(Records for processing):
Start of Block

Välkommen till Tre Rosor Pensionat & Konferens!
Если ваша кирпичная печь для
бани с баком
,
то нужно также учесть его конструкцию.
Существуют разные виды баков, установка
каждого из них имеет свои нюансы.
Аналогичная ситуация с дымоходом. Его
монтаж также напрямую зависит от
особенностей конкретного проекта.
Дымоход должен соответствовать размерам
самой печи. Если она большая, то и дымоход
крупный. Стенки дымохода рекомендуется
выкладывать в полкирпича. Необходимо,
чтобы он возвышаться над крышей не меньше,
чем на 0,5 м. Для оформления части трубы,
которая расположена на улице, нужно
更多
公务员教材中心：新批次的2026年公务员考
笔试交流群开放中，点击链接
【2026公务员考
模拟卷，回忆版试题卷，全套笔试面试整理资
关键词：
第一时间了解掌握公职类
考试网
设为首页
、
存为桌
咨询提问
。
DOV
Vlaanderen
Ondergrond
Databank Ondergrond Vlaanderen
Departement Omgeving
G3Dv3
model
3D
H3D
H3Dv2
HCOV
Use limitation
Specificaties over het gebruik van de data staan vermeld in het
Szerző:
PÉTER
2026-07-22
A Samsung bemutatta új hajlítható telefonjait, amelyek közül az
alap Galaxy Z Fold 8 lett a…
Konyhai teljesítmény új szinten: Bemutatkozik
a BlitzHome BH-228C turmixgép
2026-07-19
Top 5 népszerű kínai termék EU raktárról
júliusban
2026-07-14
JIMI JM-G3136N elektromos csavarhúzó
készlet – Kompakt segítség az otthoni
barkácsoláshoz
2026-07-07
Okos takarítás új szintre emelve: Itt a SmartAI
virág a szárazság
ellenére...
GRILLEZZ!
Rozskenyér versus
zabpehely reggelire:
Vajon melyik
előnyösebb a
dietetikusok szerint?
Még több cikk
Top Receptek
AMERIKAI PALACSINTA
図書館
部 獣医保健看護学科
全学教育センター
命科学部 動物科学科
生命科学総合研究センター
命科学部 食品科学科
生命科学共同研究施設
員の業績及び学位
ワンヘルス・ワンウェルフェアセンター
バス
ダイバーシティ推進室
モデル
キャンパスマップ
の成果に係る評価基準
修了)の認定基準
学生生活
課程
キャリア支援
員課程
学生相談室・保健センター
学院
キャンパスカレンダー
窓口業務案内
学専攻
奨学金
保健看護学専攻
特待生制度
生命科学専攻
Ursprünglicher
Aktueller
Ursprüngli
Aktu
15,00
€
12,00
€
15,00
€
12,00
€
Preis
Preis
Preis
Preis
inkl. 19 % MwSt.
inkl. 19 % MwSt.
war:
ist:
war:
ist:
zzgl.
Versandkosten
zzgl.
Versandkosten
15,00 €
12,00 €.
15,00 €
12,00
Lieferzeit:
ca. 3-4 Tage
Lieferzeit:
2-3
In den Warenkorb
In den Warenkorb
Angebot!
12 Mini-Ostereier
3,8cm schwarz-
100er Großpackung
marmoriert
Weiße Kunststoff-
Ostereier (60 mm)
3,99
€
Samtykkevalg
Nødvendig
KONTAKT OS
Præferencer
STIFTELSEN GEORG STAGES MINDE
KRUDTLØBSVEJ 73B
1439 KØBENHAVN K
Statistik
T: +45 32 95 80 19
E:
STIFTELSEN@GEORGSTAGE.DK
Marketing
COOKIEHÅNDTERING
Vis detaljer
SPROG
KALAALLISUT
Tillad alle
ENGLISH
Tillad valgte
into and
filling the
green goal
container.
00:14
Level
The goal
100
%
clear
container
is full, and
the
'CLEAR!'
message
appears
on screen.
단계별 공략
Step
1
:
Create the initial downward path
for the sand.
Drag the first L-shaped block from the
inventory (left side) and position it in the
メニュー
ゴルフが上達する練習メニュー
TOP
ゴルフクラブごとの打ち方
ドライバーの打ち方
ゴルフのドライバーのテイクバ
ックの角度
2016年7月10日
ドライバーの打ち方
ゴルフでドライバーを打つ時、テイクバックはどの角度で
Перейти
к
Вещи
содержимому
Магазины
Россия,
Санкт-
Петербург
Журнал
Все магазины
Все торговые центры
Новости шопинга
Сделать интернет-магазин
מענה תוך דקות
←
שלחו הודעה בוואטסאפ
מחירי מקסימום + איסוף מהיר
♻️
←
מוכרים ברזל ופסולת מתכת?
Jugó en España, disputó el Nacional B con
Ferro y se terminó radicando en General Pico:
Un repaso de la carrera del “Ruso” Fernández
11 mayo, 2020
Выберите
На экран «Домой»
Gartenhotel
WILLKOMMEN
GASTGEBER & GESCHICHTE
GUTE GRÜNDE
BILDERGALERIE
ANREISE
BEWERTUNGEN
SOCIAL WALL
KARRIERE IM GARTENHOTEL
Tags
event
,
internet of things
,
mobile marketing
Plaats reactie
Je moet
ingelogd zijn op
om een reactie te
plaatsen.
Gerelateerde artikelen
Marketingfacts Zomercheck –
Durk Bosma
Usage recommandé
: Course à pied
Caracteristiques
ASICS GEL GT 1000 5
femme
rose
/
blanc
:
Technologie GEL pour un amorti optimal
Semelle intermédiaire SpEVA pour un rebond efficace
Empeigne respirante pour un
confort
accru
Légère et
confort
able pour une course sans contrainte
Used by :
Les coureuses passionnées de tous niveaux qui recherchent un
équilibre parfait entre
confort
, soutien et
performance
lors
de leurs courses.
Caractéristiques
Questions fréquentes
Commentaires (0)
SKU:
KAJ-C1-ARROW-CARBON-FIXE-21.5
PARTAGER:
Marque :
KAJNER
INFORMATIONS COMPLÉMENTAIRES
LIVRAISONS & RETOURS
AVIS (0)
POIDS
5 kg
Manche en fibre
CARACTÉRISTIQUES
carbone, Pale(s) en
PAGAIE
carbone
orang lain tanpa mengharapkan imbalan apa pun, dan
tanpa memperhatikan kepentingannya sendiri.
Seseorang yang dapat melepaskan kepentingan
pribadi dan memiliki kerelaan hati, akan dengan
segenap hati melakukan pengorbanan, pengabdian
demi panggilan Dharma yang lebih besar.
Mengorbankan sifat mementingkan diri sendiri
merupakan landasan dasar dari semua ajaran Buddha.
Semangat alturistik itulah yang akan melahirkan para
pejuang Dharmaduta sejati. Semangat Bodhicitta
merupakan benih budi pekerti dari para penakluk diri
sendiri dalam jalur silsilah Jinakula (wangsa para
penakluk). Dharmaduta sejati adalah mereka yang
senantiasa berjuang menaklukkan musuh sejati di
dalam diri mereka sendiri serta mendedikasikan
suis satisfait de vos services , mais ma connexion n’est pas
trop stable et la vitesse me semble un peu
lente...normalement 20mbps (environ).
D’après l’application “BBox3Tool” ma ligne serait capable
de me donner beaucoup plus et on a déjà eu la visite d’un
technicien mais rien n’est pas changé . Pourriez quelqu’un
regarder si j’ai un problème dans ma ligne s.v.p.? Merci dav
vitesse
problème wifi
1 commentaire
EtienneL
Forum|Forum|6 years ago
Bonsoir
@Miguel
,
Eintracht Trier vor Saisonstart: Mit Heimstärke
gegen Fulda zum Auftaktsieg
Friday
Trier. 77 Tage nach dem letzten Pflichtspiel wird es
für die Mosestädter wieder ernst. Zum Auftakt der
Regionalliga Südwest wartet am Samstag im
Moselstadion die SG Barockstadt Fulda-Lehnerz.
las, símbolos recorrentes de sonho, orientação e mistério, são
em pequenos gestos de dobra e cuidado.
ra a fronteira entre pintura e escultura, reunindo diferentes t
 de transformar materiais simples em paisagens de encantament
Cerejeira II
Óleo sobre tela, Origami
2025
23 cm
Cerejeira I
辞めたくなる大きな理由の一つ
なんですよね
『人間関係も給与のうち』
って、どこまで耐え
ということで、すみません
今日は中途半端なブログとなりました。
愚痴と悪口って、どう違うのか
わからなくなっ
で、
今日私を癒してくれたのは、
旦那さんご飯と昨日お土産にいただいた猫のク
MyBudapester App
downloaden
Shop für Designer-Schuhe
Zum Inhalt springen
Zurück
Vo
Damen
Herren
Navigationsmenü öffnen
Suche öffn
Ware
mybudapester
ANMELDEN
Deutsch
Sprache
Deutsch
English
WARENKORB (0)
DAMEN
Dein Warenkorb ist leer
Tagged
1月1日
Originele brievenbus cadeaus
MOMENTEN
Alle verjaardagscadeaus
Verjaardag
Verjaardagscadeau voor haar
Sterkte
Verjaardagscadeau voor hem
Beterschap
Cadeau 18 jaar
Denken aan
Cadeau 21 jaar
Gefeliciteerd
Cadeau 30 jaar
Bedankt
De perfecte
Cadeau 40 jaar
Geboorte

End of Block

(Directions): Where the data above reaches the line holding "Manche en fibre", begin printing, and stop after the line holding "lente...normalement 20mbps (environ).". Each line must be reproduced exactly, with nothing else added.

(Output for this task):
Manche en fibre
CARACTÉRISTIQUES
carbone, Pale(s) en
PAGAIE
carbone
orang lain tanpa mengharapkan imbalan apa pun, dan
tanpa memperhatikan kepentingannya sendiri.
Seseorang yang dapat melepaskan kepentingan
pribadi dan memiliki kerelaan hati, akan dengan
segenap hati melakukan pengorbanan, pengabdian
demi panggilan Dharma yang lebih besar.
Mengorbankan sifat mementingkan diri sendiri
merupakan landasan dasar dari semua ajaran Buddha.
Semangat alturistik itulah yang akan melahirkan para
pejuang Dharmaduta sejati. Semangat Bodhicitta
merupakan benih budi pekerti dari para penakluk diri
sendiri dalam jalur silsilah Jinakula (wangsa para
penakluk). Dharmaduta sejati adalah mereka yang
senantiasa berjuang menaklukkan musuh sejati di
dalam diri mereka sendiri serta mendedikasikan
suis satisfait de vos services , mais ma connexion n’est pas
trop stable et la vitesse me semble un peu
lente...normalement 20mbps (environ).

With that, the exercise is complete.